Domesday Book is really two independent works. One, known as Little Domesday covers Norfolk, Suffolk and Essex. The other, Great Domesday covers the rest of England, except for lands in the north that would later become Westmorland, Cumberland, Northumberland and County Durham (partly because some of these lands were under Scottish control at the time). There are also no surveys of London, Winchester and some other towns. The omission of these two major cities is probably due to their size and complexity, Cumberland is missing because it was not conquered until some time after the survey and the Prince-Bishop William of St. Carilef had the exclusive right to tax Durham; the omission of the other counties has not been fully explained.

Despite its name, Little Domesday is actually larger - as it is far more detailed, down to numbers of livestock. It has been suggested that Little Domesday represents a first attempt, and that it was found impossible, or at least inconvenient, to complete the work on the same scale for Great Domesday.

For both volumes, the contents of the returns were entirely rearranged and classified according to fiefs, rather than geographically.
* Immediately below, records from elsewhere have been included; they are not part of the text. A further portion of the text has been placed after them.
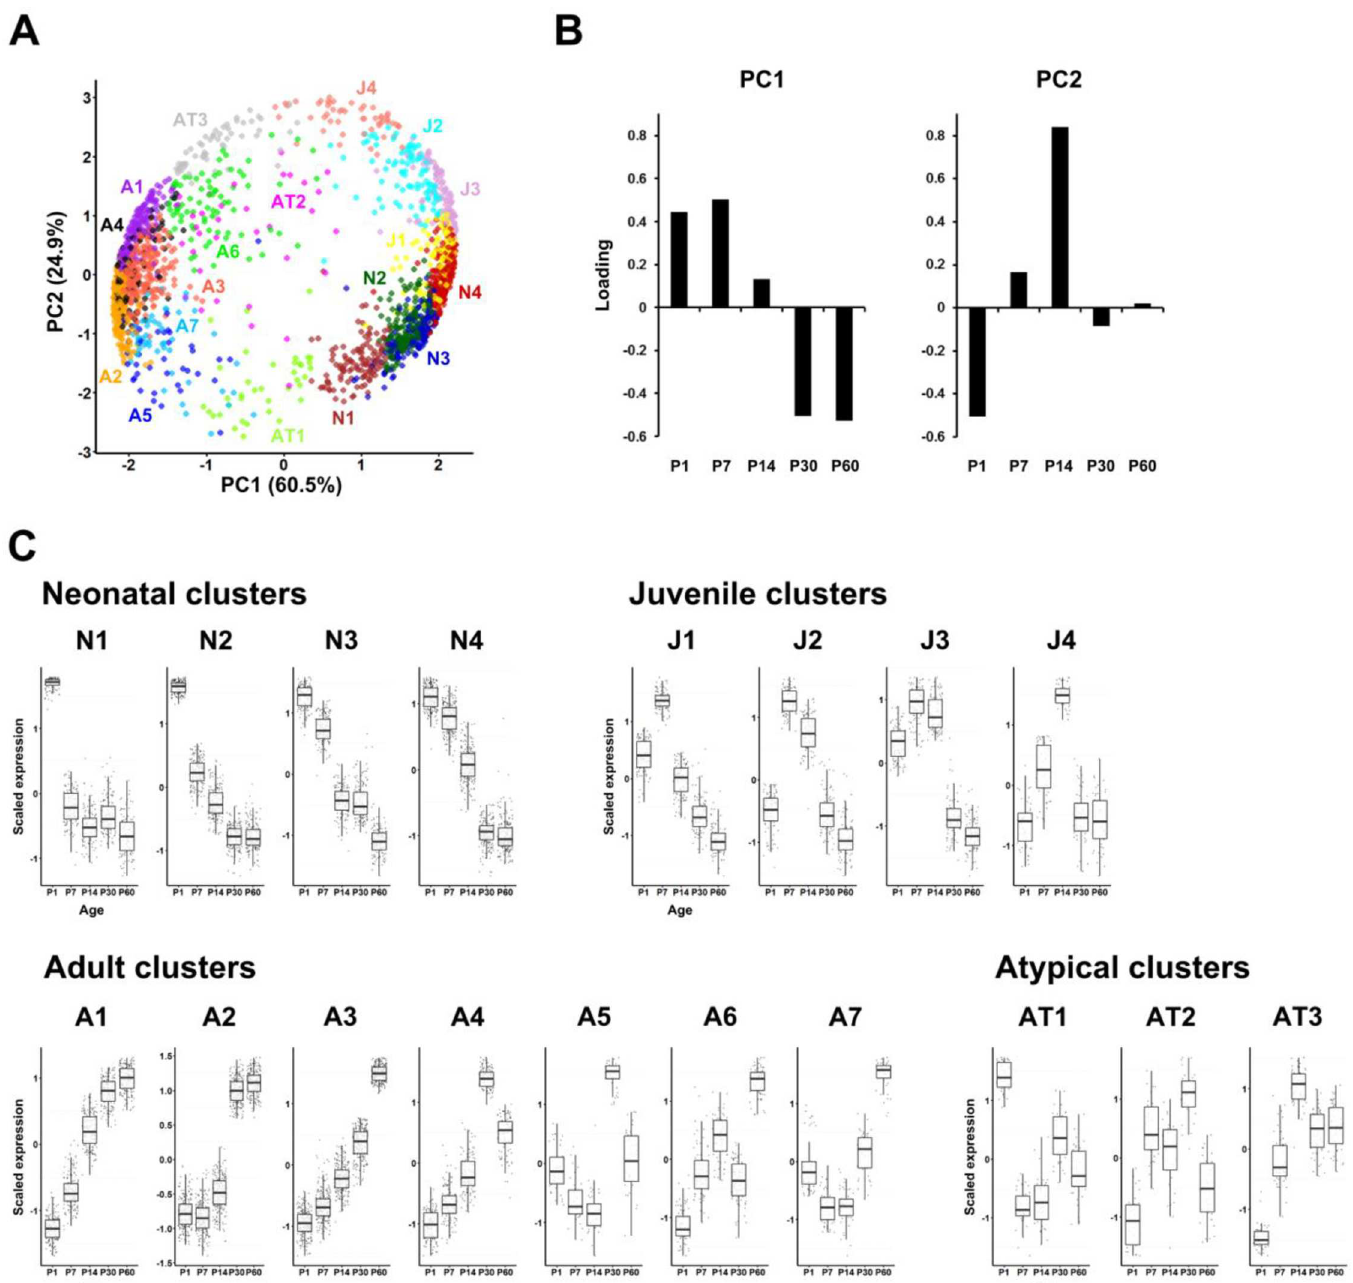
Fig 1. Clustering gene expression patterns during postnatal heart development in control mice. (A) PCA with SOM clusteringof gene expression. The expressionprofile of each gene is represented,and genes belongingto different clusters are indicatedby different colors and separatedby PC1 and PC2. (B) Loadingplots for PC1 and PC2 showingcontributionsof each variable (developmental stage) to the primary components.(C) Expression profiles of each SOM cluster. Scaled expressionalong developmental stages is shown in box plots together with cluster categories and names (Neonatal clusters: N1-N4; Juvenileclusters: J1-J4; Adult clusters, A1-A7; Atypical clusters: AT1-AT3).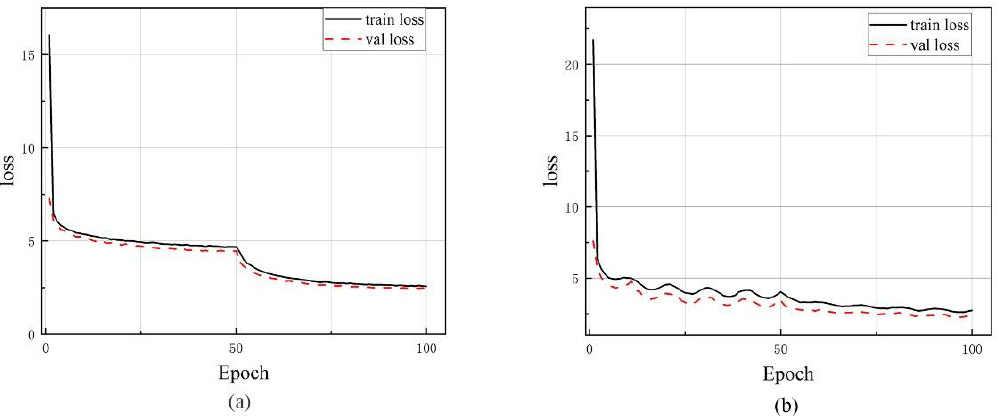
Figure 9. Loss function graph for different training methods. ( a ) The random initialization. ( b ) transfer learning.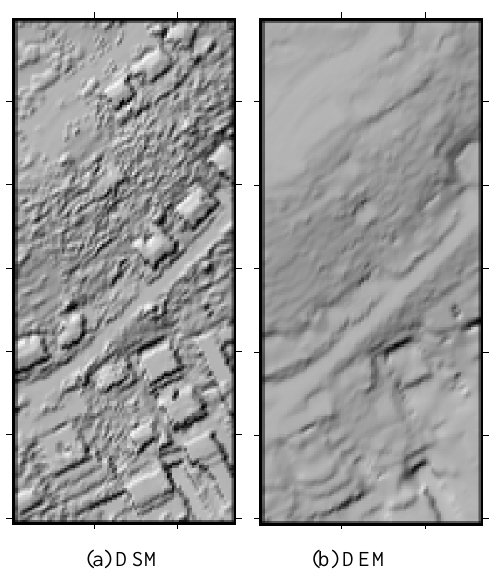
Figure 4. Filtering result of sample 11 Experimental results show that filtering algorithm proposed by this paper is of high adaptability to various scenes including urban and rural areas. Type I error, Type II error and Total error can be simultaneously controlled in a relatively small interval. Figure 2-4 are DSM (Digital Surface Model) generated by raw point clouds and DEM (Digital Elevation Model) generated after filtering of some sample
Instead of appearing under the Hundreds and townships, holdings appear under the names of the local barons, i.e. those who held the lands directly of the crown in fee.

In each county, the list opened with the holding of the king himself (which had possibly formed the subject of separate inquiry); then came those of the churchmen and religious houses; next were entered those of the lay tenants-in-chief (barons); and last of all those of women, of the king's serjeants (servientes), of the few English thegns who retained land, and so forth.